THE TASK: If a line in the entries below contains the word "Aluminum", it counts; report how many such lines there are, and only that number.

■ ■ ■ ■ ■ ■ ■

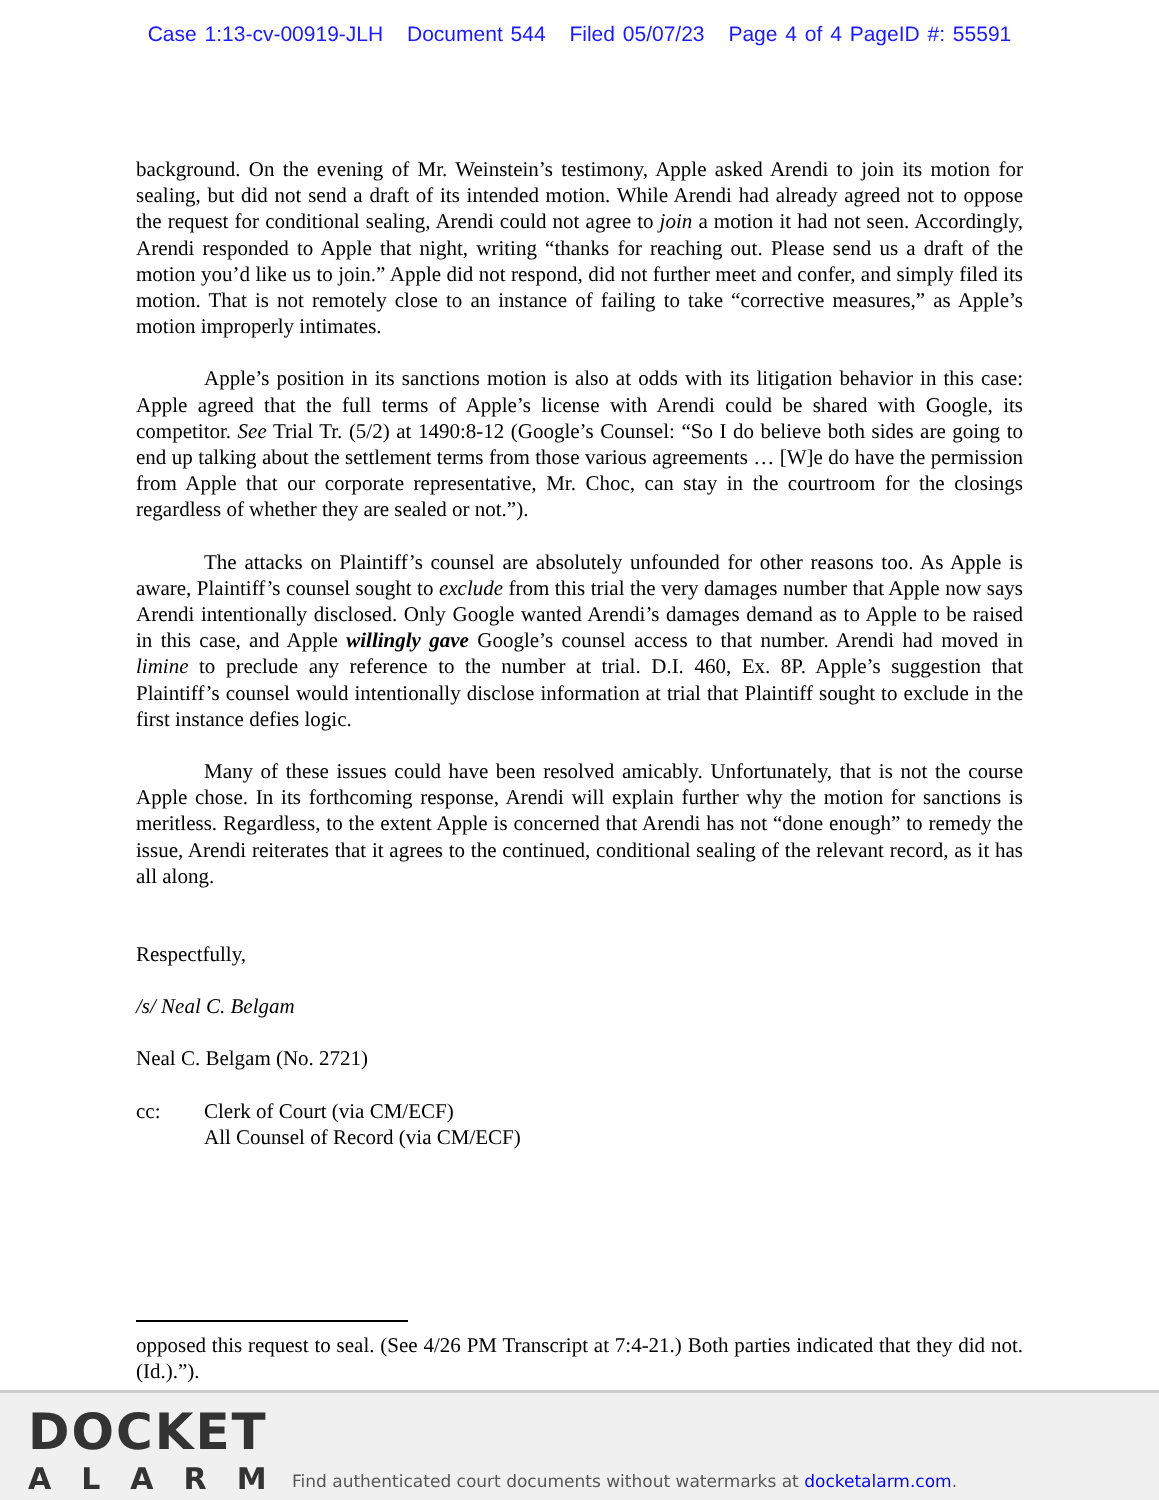Case 1:13-cv-00919-JLH Document 544 Filed 05/07/23 Page 4 of 4 PageID #: 55591
background. On the evening of Mr. Weinstein’s testimony, Apple asked Arendi to join its motion for sealing, but did not send a draft of its intended motion. While Arendi had already agreed not to oppose the request for conditional sealing, Arendi could not agree to join a motion it had not seen. Accordingly, Arendi responded to Apple that night, writing “thanks for reaching out. Please send us a draft of the motion you’d like us to join.” Apple did not respond, did not further meet and confer, and simply filed its motion. That is not remotely close to an instance of failing to take “corrective measures,” as Apple’s motion improperly intimates.
Apple’s position in its sanctions motion is also at odds with its litigation behavior in this case: Apple agreed that the full terms of Apple’s license with Arendi could be shared with Google, its competitor. See Trial Tr. (5/2) at 1490:8-12 (Google’s Counsel: “So I do believe both sides are going to end up talking about the settlement terms from those various agreements … [W]e do have the permission from Apple that our corporate representative, Mr. Choc, can stay in the courtroom for the closings regardless of whether they are sealed or not.”).
The attacks on Plaintiff’s counsel are absolutely unfounded for other reasons too. As Apple is aware, Plaintiff’s counsel sought to exclude from this trial the very damages number that Apple now says Arendi intentionally disclosed. Only Google wanted Arendi’s damages demand as to Apple to be raised in this case, and Apple willingly gave Google’s counsel access to that number. Arendi had moved in limine to preclude any reference to the number at trial. D.I. 460, Ex. 8P. Apple’s suggestion that Plaintiff’s counsel would intentionally disclose information at trial that Plaintiff sought to exclude in the first instance defies logic.
Many of these issues could have been resolved amicably. Unfortunately, that is not the course Apple chose. In its forthcoming response, Arendi will explain further why the motion for sanctions is meritless. Regardless, to the extent Apple is concerned that Arendi has not “done enough” to remedy the issue, Arendi reiterates that it agrees to the continued, conditional sealing of the relevant record, as it has all along.
Respectfully,
/s/ Neal C. Belgam
Neal C. Belgam (No. 2721)
cc: Clerk of Court (via CM/ECF)
All Counsel of Record (via CM/ECF)
opposed this request to seal. (See 4/26 PM Transcript at 7:4-21.) Both parties indicated that they did not. (Id.).”).
DOCKET
ALARM
Find authenticated court documents without watermarks at docketalarm.com.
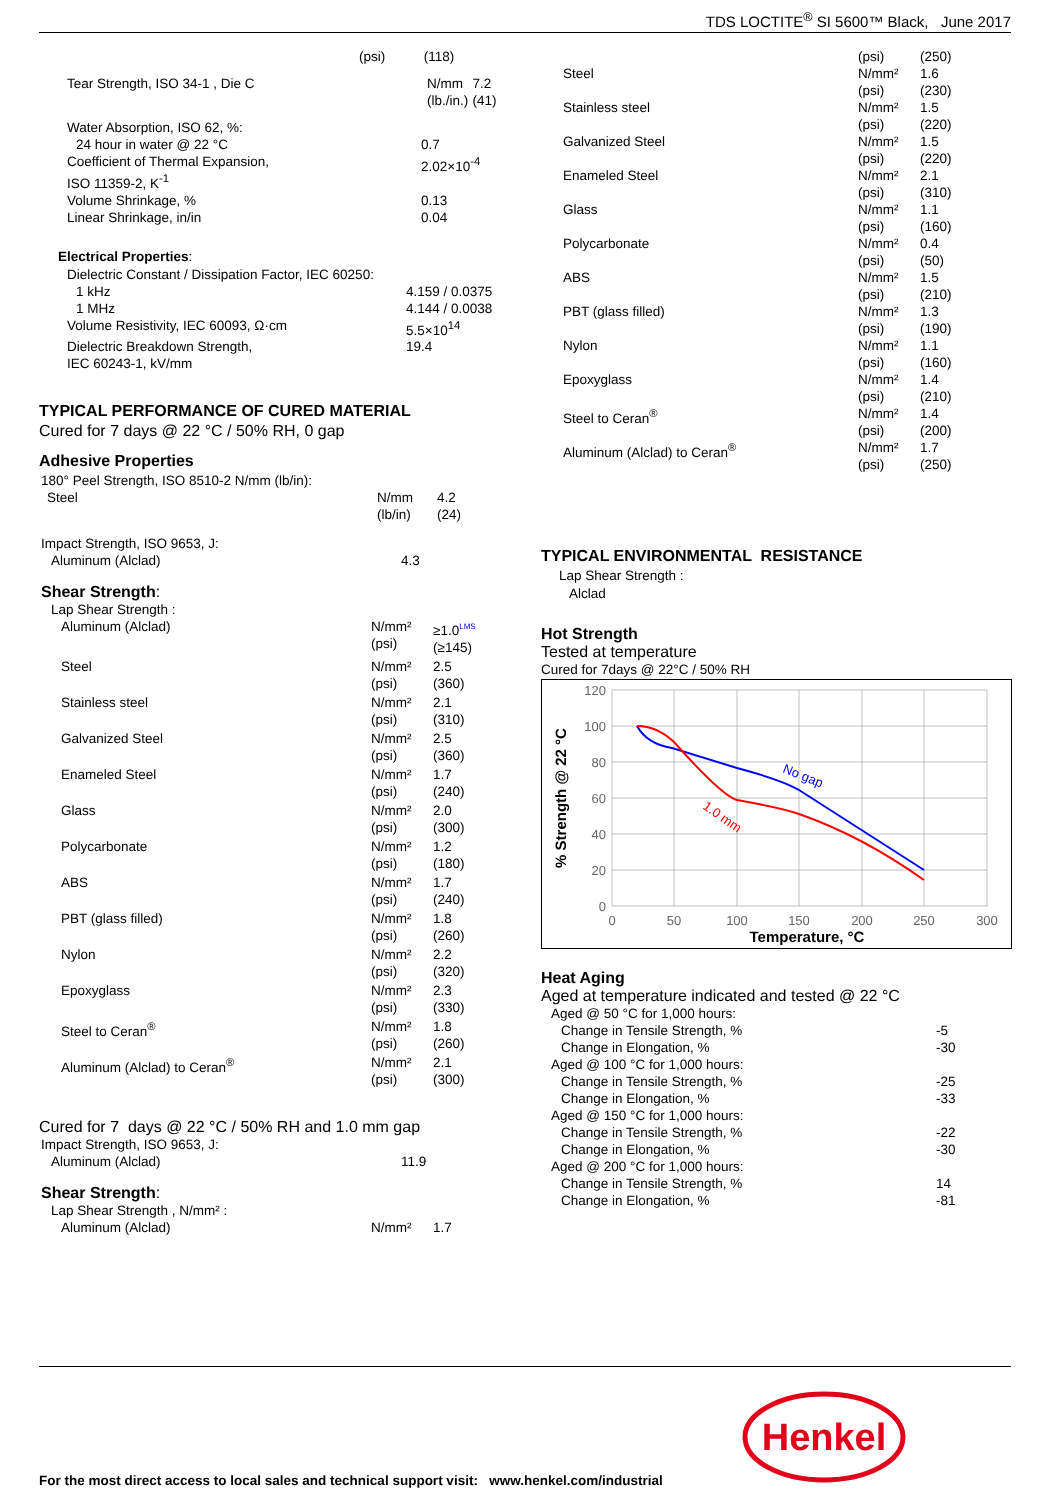TDS LOCTITE<sup>®</sup> SI 5600™ Black, June 2017
| | (psi) | (118) |
| Tear Strength, ISO 34-1 , Die C | N/mm (lb./in.) | 7.2 (41) |
| Water Absorption, ISO 62, %: | |
| 24 hour in water @ 22 °C | 0.7 |
| Coefficient of Thermal Expansion, ISO 11359-2, K<sup>-1</sup> | 2.02×10<sup>-4</sup> |
| Volume Shrinkage, % | 0.13 |
| Linear Shrinkage, in/in | 0.04 |
Electrical Properties:
| Dielectric Constant / Dissipation Factor, IEC 60250: | |
| 1 kHz | 4.159 / 0.0375 |
| 1 MHz | 4.144 / 0.0038 |
| Volume Resistivity, IEC 60093, Ω·cm | 5.5×10<sup>14</sup> |
| Dielectric Breakdown Strength, IEC 60243-1, kV/mm | 19.4 |
TYPICAL PERFORMANCE OF CURED MATERIAL
Cured for 7 days @ 22 °C / 50% RH, 0 gap
Adhesive Properties
| 180° Peel Strength, ISO 8510-2 N/mm (lb/in): | | |
| Steel | N/mm (lb/in) | 4.2 (24) |
| Impact Strength, ISO 9653, J: | |
| Aluminum (Alclad) | 4.3 |
Shear Strength:
| Lap Shear Strength : | | |
| Aluminum (Alclad) | N/mm² (psi) | ≥1.0<sup>LMS</sup> (≥145) |
| Steel | N/mm² (psi) | 2.5 (360) |
| Stainless steel | N/mm² (psi) | 2.1 (310) |
| Galvanized Steel | N/mm² (psi) | 2.5 (360) |
| Enameled Steel | N/mm² (psi) | 1.7 (240) |
| Glass | N/mm² (psi) | 2.0 (300) |
| Polycarbonate | N/mm² (psi) | 1.2 (180) |
| ABS | N/mm² (psi) | 1.7 (240) |
| PBT (glass filled) | N/mm² (psi) | 1.8 (260) |
| Nylon | N/mm² (psi) | 2.2 (320) |
| Epoxyglass | N/mm² (psi) | 2.3 (330) |
| Steel to Ceran<sup>®</sup> | N/mm² (psi) | 1.8 (260) |
| Aluminum (Alclad) to Ceran<sup>®</sup> | N/mm² (psi) | 2.1 (300) |
Cured for 7 days @ 22 °C / 50% RH and 1.0 mm gap
| Impact Strength, ISO 9653, J: | |
| Aluminum (Alclad) | 11.9 |
Shear Strength:
| Lap Shear Strength , N/mm² : | | |
| Aluminum (Alclad) | N/mm² | 1.7 |
| | (psi) | (250) |
| Steel | N/mm² (psi) | 1.6 (230) |
| Stainless steel | N/mm² (psi) | 1.5 (220) |
| Galvanized Steel | N/mm² (psi) | 1.5 (220) |
| Enameled Steel | N/mm² (psi) | 2.1 (310) |
| Glass | N/mm² (psi) | 1.1 (160) |
| Polycarbonate | N/mm² (psi) | 0.4 (50) |
| ABS | N/mm² (psi) | 1.5 (210) |
| PBT (glass filled) | N/mm² (psi) | 1.3 (190) |
| Nylon | N/mm² (psi) | 1.1 (160) |
| Epoxyglass | N/mm² (psi) | 1.4 (210) |
| Steel to Ceran<sup>®</sup> | N/mm² (psi) | 1.4 (200) |
| Aluminum (Alclad) to Ceran<sup>®</sup> | N/mm² (psi) | 1.7 (250) |
TYPICAL ENVIRONMENTAL RESISTANCE
Lap Shear Strength :
Alclad
Hot Strength
Tested at temperature
Cured for 7days @ 22°C / 50% RH
120
100
80
60
40
20
0
0
50
100
150
200
250
300
Temperature, °C
% Strength @ 22 °C
No gap
1.0 mm
Heat Aging
Aged at temperature indicated and tested @ 22 °C
| Aged @ 50 °C for 1,000 hours: | |
| Change in Tensile Strength, % | -5 |
| Change in Elongation, % | -30 |
| Aged @ 100 °C for 1,000 hours: | |
| Change in Tensile Strength, % | -25 |
| Change in Elongation, % | -33 |
| Aged @ 150 °C for 1,000 hours: | |
| Change in Tensile Strength, % | -22 |
| Change in Elongation, % | -30 |
| Aged @ 200 °C for 1,000 hours: | |
| Change in Tensile Strength, % | 14 |
| Change in Elongation, % | -81 |
Henkel
For the most direct access to local sales and technical support visit: www.henkel.com/industrial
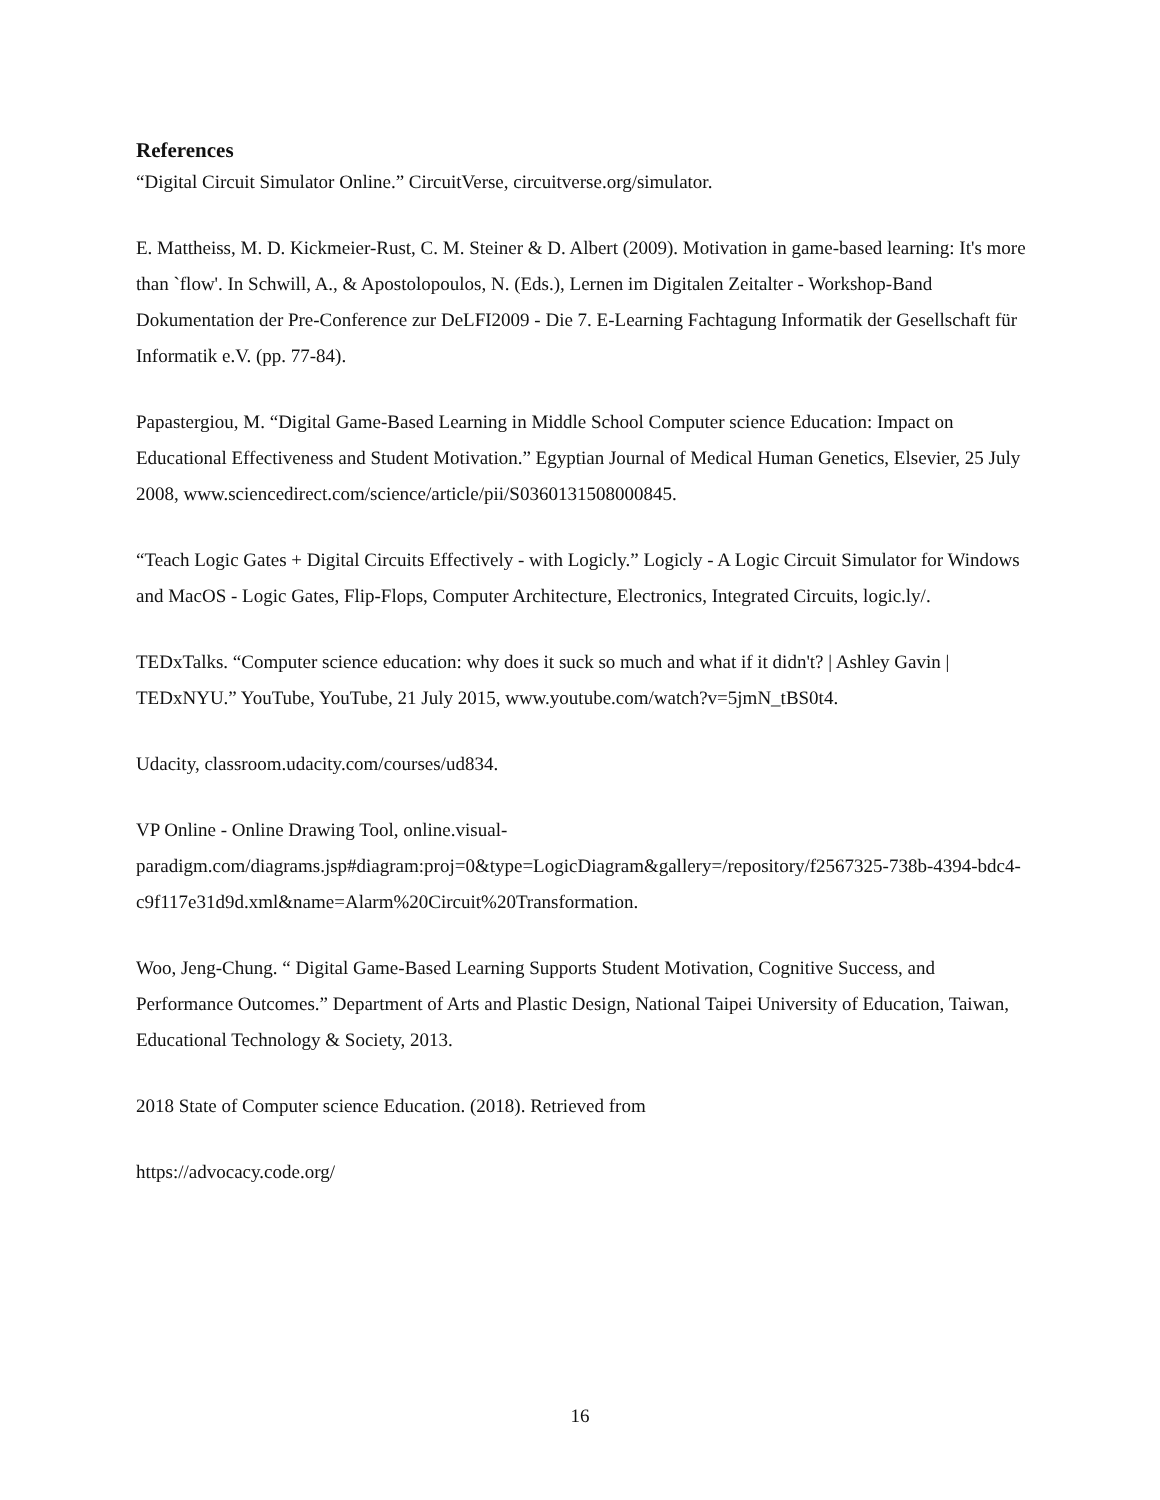References
“Digital Circuit Simulator Online.” CircuitVerse, circuitverse.org/simulator.
E. Mattheiss, M. D. Kickmeier-Rust, C. M. Steiner & D. Albert (2009). Motivation in game-based learning: It's more than `flow'. In Schwill, A., & Apostolopoulos, N. (Eds.), Lernen im Digitalen Zeitalter - Workshop-Band Dokumentation der Pre-Conference zur DeLFI2009 - Die 7. E-Learning Fachtagung Informatik der Gesellschaft für Informatik e.V. (pp. 77-84).
Papastergiou, M. “Digital Game-Based Learning in Middle School Computer science Education: Impact on Educational Effectiveness and Student Motivation.” Egyptian Journal of Medical Human Genetics, Elsevier, 25 July 2008, www.sciencedirect.com/science/article/pii/S0360131508000845.
“Teach Logic Gates + Digital Circuits Effectively - with Logicly.” Logicly - A Logic Circuit Simulator for Windows and MacOS - Logic Gates, Flip-Flops, Computer Architecture, Electronics, Integrated Circuits, logic.ly/.
TEDxTalks. “Computer science education: why does it suck so much and what if it didn't? | Ashley Gavin | TEDxNYU.” YouTube, YouTube, 21 July 2015, www.youtube.com/watch?v=5jmN_tBS0t4.
Udacity, classroom.udacity.com/courses/ud834.
VP Online - Online Drawing Tool, online.visual-
paradigm.com/diagrams.jsp#diagram:proj=0&type=LogicDiagram&gallery=/repository/f2567325-738b-4394-bdc4-c9f117e31d9d.xml&name=Alarm%20Circuit%20Transformation.
Woo, Jeng-Chung. “ Digital Game-Based Learning Supports Student Motivation, Cognitive Success, and Performance Outcomes.” Department of Arts and Plastic Design, National Taipei University of Education, Taiwan, Educational Technology & Society, 2013.
2018 State of Computer science Education. (2018). Retrieved from
https://advocacy.code.org/
16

■ ■ ■ ■ ■ ■ ■

THE ANSWER: 6